Favre avait un désir véritable et profond d’ « être dilaté en Dieu » : il était complètement centré sur Dieu et c’est pour cela qu’il pouvait, dans un esprit d’obéissance, aller partout en Europe, souvent à pied, pour dialoguer avec tous, dans la douceur, et pour annoncer l’Évangile. Il me vient à l’esprit cette tentation, que nous pouvons peut-être avoir nous aussi et que beaucoup ont, de lier l’annonce de l’Évangile aux coups de bâton inquisiteurs, de condamnation. Non, l’Évangile s’annonce avec douceur, avec fraternité, avec amour. Sa familiarité avec Dieu lui permettait de comprendre que l’expérience intérieure et la vie apostolique vont toujours ensemble. Dans son Memoriale, il écrit que le premier mouvement du cœur doit être de « désirer ce qui est essentiel et originel, c’est-à-dire que la première place soit laissée à la sollicitude parfaite pour trouver Dieu notre Seigneur » (Memoriale, 63). Favre éprouve le désir de « laisser le Christ occuper le centre de son cœur » (Memoriale, 68).

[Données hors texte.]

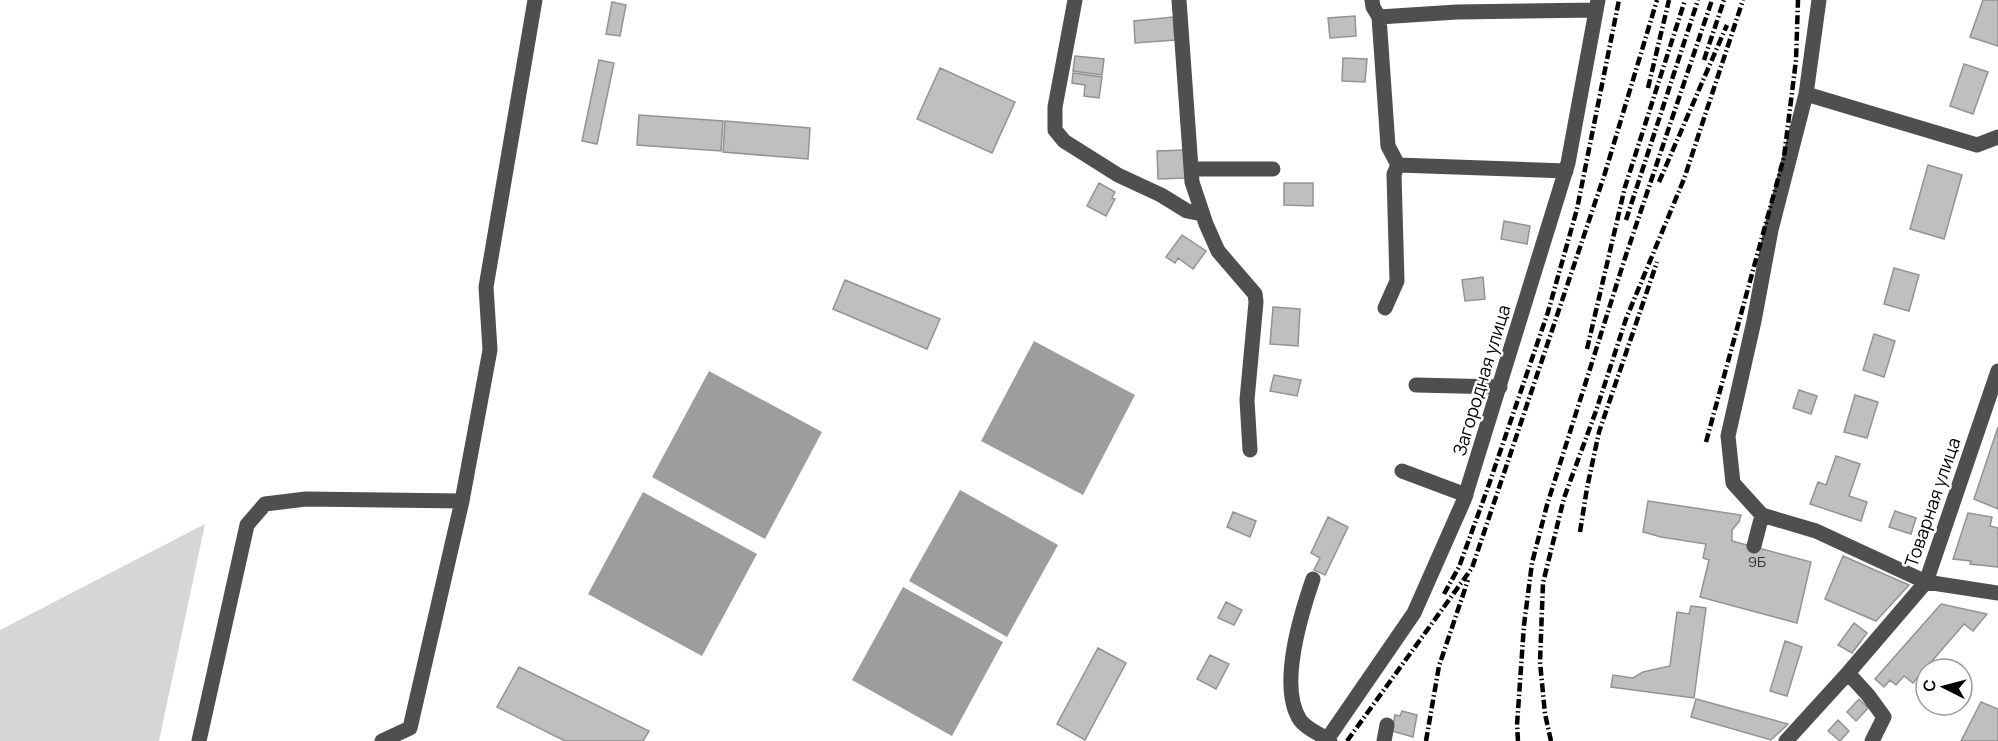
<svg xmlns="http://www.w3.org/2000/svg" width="1998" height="741" font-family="Manrope,sans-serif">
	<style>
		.green { fill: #d6d6d6 }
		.water { fill: #9d9d9d }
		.building { fill: #bfbfbf; stroke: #939393; stroke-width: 1.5 }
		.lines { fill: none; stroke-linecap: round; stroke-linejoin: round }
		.minor { stroke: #4f4f4f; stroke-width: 15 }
		.rail { stroke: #000; stroke-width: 4.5; stroke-dasharray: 9 3 1.5 3; stroke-linecap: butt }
		.labels { text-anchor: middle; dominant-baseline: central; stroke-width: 5; stroke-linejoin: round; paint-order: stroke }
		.number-label { font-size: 15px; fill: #303030 }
		.street-label { font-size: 18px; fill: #000; stroke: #fff }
	</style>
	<rect width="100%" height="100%" fill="#fff"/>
	<!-- green -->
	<path class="green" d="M205 524 159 741H0V630Z"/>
	<!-- water -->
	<path class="water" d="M1034 341 1135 395 1083 495 981 441Z
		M709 371 822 432 765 539 652 477Z
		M960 490 1058 545 1007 637 909 581Z
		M643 492 757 554 702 656 588 594Z
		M903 587 1003 642 952 736 852 680Z"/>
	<!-- building -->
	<path class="building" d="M1983 0H1998V46L1970 37Z
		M612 2 626 5 620 36 606 34Z
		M1355 16 1356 36 1330 38 1328 18Z
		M1173 17 1175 40 1135 43 1134 21Z
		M1075 56 1104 59 1102 75 1073 71Z
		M1343 58 1367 59 1365 82 1342 81Z
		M599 60 614 63 597 144 582 141Z
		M1964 64 1988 72 1973 114 1950 106Z
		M940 68 1015 102 992 153 917 119Z
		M1073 73 1102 77 1099 98 1084 96 1085 85 1072 83Z
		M639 115 723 121 721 151 637 145Z
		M725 121 810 128 808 159 723 152Z
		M1184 150 1185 178 1158 179 1157 151Z
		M1928 165 1962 175 1944 239 1910 229Z
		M1099 183 1115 192 1112 198 1115 199 1106 216 1087 206Z
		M1284 183H1313V206L1284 205Z
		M1504 221 1530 226 1527 244 1501 239Z
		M1182 235 1206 251 1193 269 1178 258 1175 263 1166 257Z
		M1894 268 1919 275 1909 311 1884 304Z
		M1483 277 1485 299 1465 301 1462 280Z
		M845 280 940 319 927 349 833 309Z
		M1273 307 1300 309 1298 346 1270 344Z
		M1874 334 1895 341 1884 377 1863 370Z
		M1274 375 1301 380 1297 396 1270 391Z
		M1799 390 1817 396 1811 414 1793 408Z
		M1855 395 1878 402 1867 438 1844 432Z
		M1998 427V509L1974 499Z
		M1836 456 1860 464 1849 496 1867 502 1861 521 1810 504 1818 482 1826 485Z
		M1648 501 1741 515 1739 522 1732 530V541L1811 562 1797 623 1700 597 1709 560 1703 558 1706 544 1661 537 1643 532Z
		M1895 511 1916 518 1911 534 1889 527Z
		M1233 512 1256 521 1250 537 1227 527Z
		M1968 513 1992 517 1990 526 1998 528V567L1970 564 1971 561 1953 559Z
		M1328 517 1348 527 1325 575 1314 570 1320 558 1311 553Z
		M1843 556 1909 585 1876 621 1825 599Z
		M1226 602 1242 610 1234 625 1218 618Z
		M1941 604 1987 614 1973 631 1964 624 1913 683 1904 676 1896 685 1890 680 1884 687 1875 679Z
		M1691 606 1706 608 1694 698 1611 687 1613 675 1633 678 1643 672 1670 666 1677 612 1689 614Z
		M1854 623 1867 633 1852 653 1838 645Z
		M1785 641 1802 647 1787 696 1770 691Z
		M1098 648 1126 663 1085 740 1057 724Z
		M1210 655 1229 664 1216 689 1197 679Z
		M519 667 649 731 643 741H565L497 707Z
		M1696 699 1788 724 1771 740 1691 717Z
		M1859 699 1868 708 1856 721 1847 712Z
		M1981 702 1998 709V741H1961Z
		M1402 711 1417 715 1413 737 1392 731 1395 715 1400 716Z
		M1838 720 1849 731 1840 741 1828 731Z"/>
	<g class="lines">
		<!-- minor -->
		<path class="minor" d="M1075 0 1055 107V130L1064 141 1118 175 1161 195 1187 211 1202 214
			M1179 0 1192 182 1206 224 1218 251 1255 294 1256 302 1247 400 1250 450
			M1372 0 1373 7 1379 17 1388 146 1398 165 1394 174 1397 281 1385 308
			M1379 17 1457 12 1596 10
			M1806 94 1977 145 1998 137
			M1398 165 1566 171
			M1191 169H1273
			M1416 385 1500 387
			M1402 471 1466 495
			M1762 515 1733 483 1728 436 1754 321 1771 230 1806 94 1819 0
			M1762 515 1816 531 1926 582 1998 593
			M1754 546 1762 515
			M1313 579C1301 614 1278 686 1300 720 1307 730 1321 734 1330 741
			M1848 673 1868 695 1884 717 1872 741
			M199 741 247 525 265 504 306 499 462 501 490 350 486 287 535 0
			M382 741 410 728 462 501
			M1326 741 1414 613 1464 500 1568 163 1598 0
			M1384 741 1387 725
			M1786 741 1848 673 1926 582 1998 371"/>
		<!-- rail -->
		<path class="rail" d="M1704 60 1724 0
			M1648 88 1669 0
			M1659 182 1727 25
			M1626 220 1698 0
			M1587 349 1625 187 1685 0
			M1706 442 1784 157 1796 60 1798 0
			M1580 532 1587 488 1599 432 1657 262
			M1444 594 1459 567 1487 490 1548 312 1577 209 1619 0
			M1347 741 1472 568 1605 173 1657 0
			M1426 741 1439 666 1468 580
			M1518 741 1517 725 1524 625 1532 563 1547 505 1624 261 1712 0
			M1551 741 1545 714 1540 662 1543 583 1564 498 1596 411 1626 319 1684 179 1743 0"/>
	</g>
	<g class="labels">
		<!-- number labels -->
		<g class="number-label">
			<text x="1757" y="561">9Б</text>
		</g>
		<!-- street labels -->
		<g class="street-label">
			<text transform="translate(1481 380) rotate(-73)">Загородная улица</text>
			<text transform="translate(1932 502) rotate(-71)">Товарная улица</text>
		</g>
	</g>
	<!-- north arrow -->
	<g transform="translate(1944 687) rotate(276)"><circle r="28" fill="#ffffff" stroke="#999999" stroke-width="1.5"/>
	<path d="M0-4.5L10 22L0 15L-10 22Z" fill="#000000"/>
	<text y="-9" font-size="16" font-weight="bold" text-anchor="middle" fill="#000000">С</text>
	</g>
</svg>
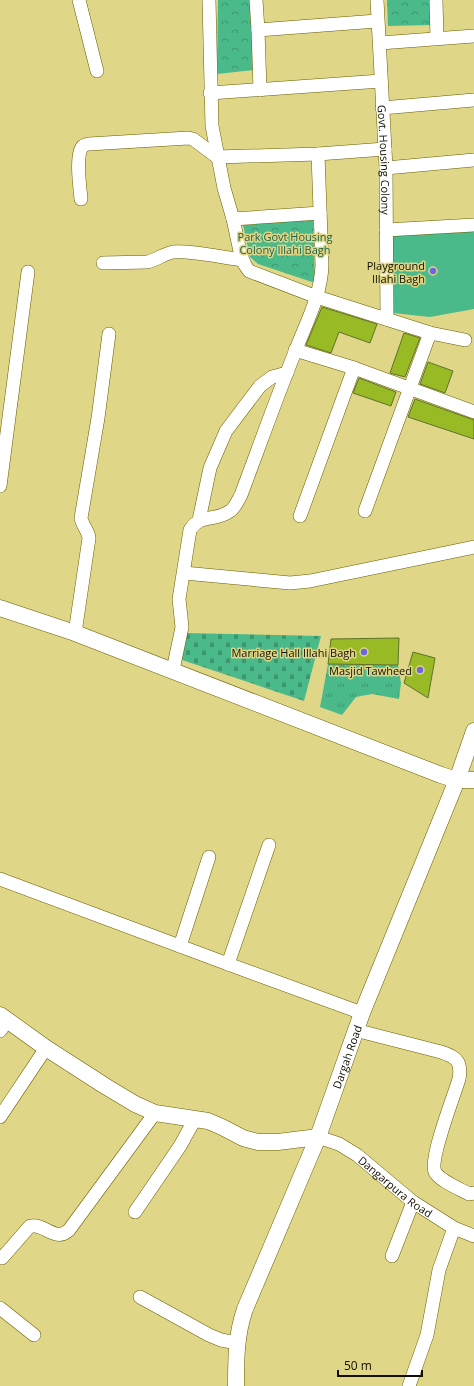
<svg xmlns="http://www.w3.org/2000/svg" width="474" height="1386" viewBox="0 0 474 1386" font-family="'Open Sans',sans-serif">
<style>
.grass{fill:url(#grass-tufts)}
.cemetery{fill:url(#cemetery-stones)}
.park{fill:url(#park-crowns)}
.pitch{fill:#4aba8b}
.building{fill:#98ba24;stroke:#5f722a}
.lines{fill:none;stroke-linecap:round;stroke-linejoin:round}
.minor-casing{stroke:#685e00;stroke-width:14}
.tertiary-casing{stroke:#685e00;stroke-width:17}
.minor{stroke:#fff;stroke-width:13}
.tertiary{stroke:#fff;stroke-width:16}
.poi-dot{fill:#6e66e0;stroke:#e0d687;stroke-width:1.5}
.labels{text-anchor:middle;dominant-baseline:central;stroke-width:3;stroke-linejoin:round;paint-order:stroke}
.street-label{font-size:11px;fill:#120f00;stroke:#e0d687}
.park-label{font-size:11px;fill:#1f6045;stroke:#e0d687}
.poi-label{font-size:11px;fill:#120f00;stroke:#e0d687;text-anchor:end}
</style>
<defs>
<pattern id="grass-tufts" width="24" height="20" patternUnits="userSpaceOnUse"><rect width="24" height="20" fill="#4aba8b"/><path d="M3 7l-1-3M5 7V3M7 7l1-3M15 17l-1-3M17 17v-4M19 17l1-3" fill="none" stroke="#3c966f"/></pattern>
<pattern id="cemetery-stones" width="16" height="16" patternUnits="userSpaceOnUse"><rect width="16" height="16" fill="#4aba8b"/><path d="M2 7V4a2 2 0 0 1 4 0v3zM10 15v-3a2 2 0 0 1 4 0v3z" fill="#3c966f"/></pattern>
<pattern id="park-crowns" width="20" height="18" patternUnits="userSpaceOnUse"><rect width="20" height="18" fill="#4aba8b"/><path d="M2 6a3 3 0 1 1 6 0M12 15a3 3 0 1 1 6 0" fill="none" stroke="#3c966f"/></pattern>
</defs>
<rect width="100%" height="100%" fill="#e0d687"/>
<path class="grass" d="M328 664 398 665 401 683 399 699 372 694 356 697 342 715 320 707Z"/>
<path class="cemetery" d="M186 633 321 636 304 701 179 659Z"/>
<g class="park">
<path d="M218 0H250L254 70 217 74Z"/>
<path d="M387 0H431L432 25 388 26Z"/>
<path d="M313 219 315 283 258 264 250 257 242 220Z"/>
</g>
<path class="pitch" d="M474 229V309L430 317 393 313 392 233Z"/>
<g class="building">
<path d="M322 307 377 324 370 343 339 332 331 353 306 345Z"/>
<path d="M404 333 420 338 405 377 390 373Z"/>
<path d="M428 362 453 371 445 393 420 384Z"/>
<path d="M359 378 396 392 391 406 353 393Z"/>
<path d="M415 399 474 420V439L408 417Z"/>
<path d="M399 638 398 665 328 664 331 639Z"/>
<path d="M413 652 435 658 428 698 404 683Z"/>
</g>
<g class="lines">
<defs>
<g id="minor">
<path d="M79 0 97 71"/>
<path d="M209 0 212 126 224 188 233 219 241 256 245 265 249 271 317 297 430 333 465 340"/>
<path d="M256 0 258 30 260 90"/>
<path id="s1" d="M377 0 386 168 387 319"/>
<path d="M436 0 437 38"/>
<path d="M258 30 377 21"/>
<path d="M380 43 474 36"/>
<path d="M210 93 381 81"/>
<path d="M382 108 474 100"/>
<path d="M386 168 474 160"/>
<path d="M81 199C80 188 75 154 83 146 84 145 88 144 89 144L188 138 193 139 217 157 318 154 385 149"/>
<path d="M233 219 320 213"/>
<path d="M386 230 474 225"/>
<path d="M103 263 147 262C156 260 164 254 173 252 190 250 225 258 243 260"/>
<path d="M295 350 354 368 474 412"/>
<path d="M0 486 28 272"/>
<path d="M365 511 430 333"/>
<path d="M300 516 354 368"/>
<path d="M199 520 210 468 226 431 260 386 272 377 287 373"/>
<path d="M184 573 290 583 310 581 474 547"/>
<path d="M75 633 89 538C88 530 82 525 81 518L98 418 109 334"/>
<path d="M173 670 182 627 179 599 190 530C200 513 216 522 230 511 235 508 238 500 241 495 259 447 276 399 295 352 306 323 321 296 322 265L318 154"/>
<path d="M0 879 228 964 362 1013"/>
<path d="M180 946 209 857"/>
<path d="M228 964 269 845"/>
<path d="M355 1030 441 1052C457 1057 462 1062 459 1079 454 1096 429 1159 435 1172 440 1181 460 1189 469 1194L474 1193"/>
<path d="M0 1031 8 1020"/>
<path d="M0 1117 46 1048"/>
<path id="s2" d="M318 1137 339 1144 357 1155 413 1202 454 1228 474 1236"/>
<path d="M135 1212 180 1146 195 1119"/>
<path d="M392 1256 413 1202"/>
<path d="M2 1258 30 1226C45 1223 55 1243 69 1230L155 1113"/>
<path d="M140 1297 209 1335 221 1340 237 1343"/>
<path d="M0 1308 34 1335"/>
<path d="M409 1386 427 1335 439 1270 454 1228"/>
</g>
<g id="tertiary">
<path d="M0 608 75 633 441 775 457 780H474"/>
<path d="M0 1015 46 1048 105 1086 135 1104 155 1113 208 1121 222 1127 243 1138 258 1142H278L318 1137"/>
<path id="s3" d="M236 1386C236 1359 236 1335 245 1309L318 1137 362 1013 457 780 474 731"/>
</g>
</defs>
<use href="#minor" class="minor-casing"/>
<use href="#tertiary" class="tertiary-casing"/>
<use href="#minor" class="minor"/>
<use href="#tertiary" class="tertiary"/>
</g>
<g class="poi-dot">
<circle cx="433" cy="271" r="4"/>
<circle cx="364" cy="652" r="4"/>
<circle cx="420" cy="670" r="4"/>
</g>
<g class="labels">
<g class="street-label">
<text stroke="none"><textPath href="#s1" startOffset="160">Govt. Housing Colony</textPath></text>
<text stroke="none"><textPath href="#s3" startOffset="350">Dargah Road</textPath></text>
<text stroke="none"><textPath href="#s2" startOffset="93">Dangarpura Road</textPath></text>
</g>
<g class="park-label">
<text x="285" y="236">Park Govt Housing<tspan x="285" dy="13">Colony Illahi Bagh</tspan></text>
</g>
<g class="poi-label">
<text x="425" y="265">Playground<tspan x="425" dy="13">Illahi Bagh</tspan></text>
<text x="356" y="652">Marriage Hall Illahi Bagh</text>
<text x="412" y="670">Masjid Tawheed</text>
</g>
</g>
<path d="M338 1370v6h84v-6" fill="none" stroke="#120f00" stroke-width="2"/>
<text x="344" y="1370" font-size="12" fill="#120f00" stroke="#e0d687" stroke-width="3" paint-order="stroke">50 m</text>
</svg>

C’est seulement si l’on est centré sur Dieu qu’il est possible d’aller vers les périphéries du monde ! Et Favre a voyagé sans cesse jusqu’aux frontières géographiques au point que l’on disait de lui : « il semble qu’il soit né pour ne rester tranquille nulle part » (MI, Epistolae I, 362). Favre était dévoré par un désir intense de communiquer le Seigneur. Si nous n’avons pas le même désir que lui, nous avons besoin de nous arrêter dans la prière et, dans le silence et la ferveur, de demander au Seigneur, par l’intercession de notre frère Pierre, de revenir nous fasciner, cette fascination pour le Seigneur qui poussait Pierre à toutes ces « folies » apostoliques.

Nous sommes des hommes en tension, nous sommes aussi des hommes contradictoires et incohérents, pécheurs, tous. Mais des hommes qui veulent marcher sous le regard de Jésus. Nous sommes petits, nous sommes pécheurs, mais nous voulons nous battre sous l’étendard de la Croix, dans la Compagnie qui porte le nom de Jésus. Nous qui sommes égoïstes, nous voulons cependant vivre une vie mue par de grands désirs. Renouvelons alors notre oblation au Seigneur éternel de l’univers pour que, avec l’aide de sa Mère glorieuse, nous puissions vouloir, désirer et vivre les sentiments du Christ qui s’est anéanti lui-même. Comme l’écrivait saint Pierre Favre, « ne cherchons jamais dans cette vie un nom qui ne nous rattache pas à celui de Jésus » (Memoriale, 205). Et prions la Vierge Marie de nous mettre avec son Fils.